CB CHRIS SANDERS, TUCKER
- On his expectations for the season: “All we want to do is come in and help and contribute to the team and just help win a championship. In the secondary, if somebody goes down, we want to be there to help make plays and just getting playing where we can to help get this championship.”
- On impact of “Dream Team:” “I think we are the real deal. I’m not just saying the Dream Team, I’m talking about Georgia period. I think we’re all good. But we do have a lot of skill guys with talent coming in with the Dream Team that are going to help this team win a championship. That’s really all we want to do, just come together and help out.”
- On advice of lettermen: “They just said come out here and get into the playbook right away, right away. They’ve been real helpful. So I’m just trying to get in the playbook every night. We didn’t really expect all these meetings and stuff like that. But it’s all right; it’s college. We’ve got to deal with it. At the end of the day, it’ll work out.”
- Has their been any type of freshmen initiations: “They were talking about cutting all our hair off or we’re going to have to go to class in shirts and high heels. But I think they were just fooling around.”
LB AMARLO HERRERA, COLLEGE PARK
- On working with the No. 2 defense: “Im just trying to do what I can do to help the team. I ain’t worried about whether I play or whether a walkon plays or second strong or third string. I’m just trying to get in and help the team. If they need me they’ll put me in.”
- On playing UGA football: “Really you have to convince yourself you can play every day, because if you get down on yourself then you won’t practice good, you’ll start thinking negative and you’ll start talking about people and you’ll feel like you’re a victim if you don’t think you can compete. I haven’t surprised myself. I’m really just trying to work hard and learn the plays.”
- On learning the defense: “There’s a lot to learn because Coach Grantham,came from the NFL and it’s an NFL-type defense. Really it’s about studying and knowing what you’ve got to do in different formations and just knowing itlike the back of your hand.
S COREY MOORE, GRIFFIN
- On speed of SEC game: “It was the first day we were in helmets and they did a play-action pass. Orson Charles, he came in and acted like he was blocking and he came back out and he crossed my face and he swiped my helmet when he went by. I was like, ‘dog, he moved past me pretty fast.’ I was like, ‘man where’d he come from?’ That kind of woke me up then. I thought,’ man, I’ve got to get ready. I’ve got to move a little faster.’ Ever since then I’ve been on it.

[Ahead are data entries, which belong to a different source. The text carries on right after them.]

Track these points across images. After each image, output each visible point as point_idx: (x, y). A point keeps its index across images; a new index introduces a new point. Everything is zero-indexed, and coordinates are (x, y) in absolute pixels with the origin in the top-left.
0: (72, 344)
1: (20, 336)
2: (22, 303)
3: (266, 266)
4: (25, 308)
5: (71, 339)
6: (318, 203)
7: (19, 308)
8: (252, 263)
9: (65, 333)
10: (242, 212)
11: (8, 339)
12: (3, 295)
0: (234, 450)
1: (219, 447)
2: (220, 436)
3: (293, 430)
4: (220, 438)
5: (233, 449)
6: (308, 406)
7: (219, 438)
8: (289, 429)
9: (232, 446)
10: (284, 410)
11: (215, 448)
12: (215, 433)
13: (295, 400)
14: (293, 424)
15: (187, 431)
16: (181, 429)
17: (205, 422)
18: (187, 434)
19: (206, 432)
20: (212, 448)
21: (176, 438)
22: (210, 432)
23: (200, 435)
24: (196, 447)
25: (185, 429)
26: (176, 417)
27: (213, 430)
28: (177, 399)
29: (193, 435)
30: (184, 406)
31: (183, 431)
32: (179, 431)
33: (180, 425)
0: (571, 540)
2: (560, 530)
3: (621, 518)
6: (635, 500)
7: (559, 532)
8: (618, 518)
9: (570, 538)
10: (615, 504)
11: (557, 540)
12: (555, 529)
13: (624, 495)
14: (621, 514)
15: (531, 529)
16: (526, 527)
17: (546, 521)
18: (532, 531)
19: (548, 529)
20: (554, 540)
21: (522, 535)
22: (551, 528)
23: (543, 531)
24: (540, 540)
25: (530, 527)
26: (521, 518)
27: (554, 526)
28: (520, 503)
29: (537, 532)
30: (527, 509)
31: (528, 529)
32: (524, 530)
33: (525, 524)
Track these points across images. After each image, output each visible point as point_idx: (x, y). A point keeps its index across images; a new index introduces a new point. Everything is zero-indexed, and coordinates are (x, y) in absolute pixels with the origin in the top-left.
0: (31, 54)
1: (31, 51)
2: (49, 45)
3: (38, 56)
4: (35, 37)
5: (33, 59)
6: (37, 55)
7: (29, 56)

- On playing safety: “The safety position is like the quarterback of the defense. You have to know all the audibles, what the cornerbacks are doing, the middle linebackers. You just have to know your stuff. Sometimes I had to help the cornerback with his plays and stuff like that. Every formation I have to holler out calls to the cornerbacks and let them know and then translate that to the middle linebacker so we can all be on one page. The big playbook we have, it’s been pretty hard. But I’ve been sitting down every day going over it and I feel like I’m starting to get the hang of it.”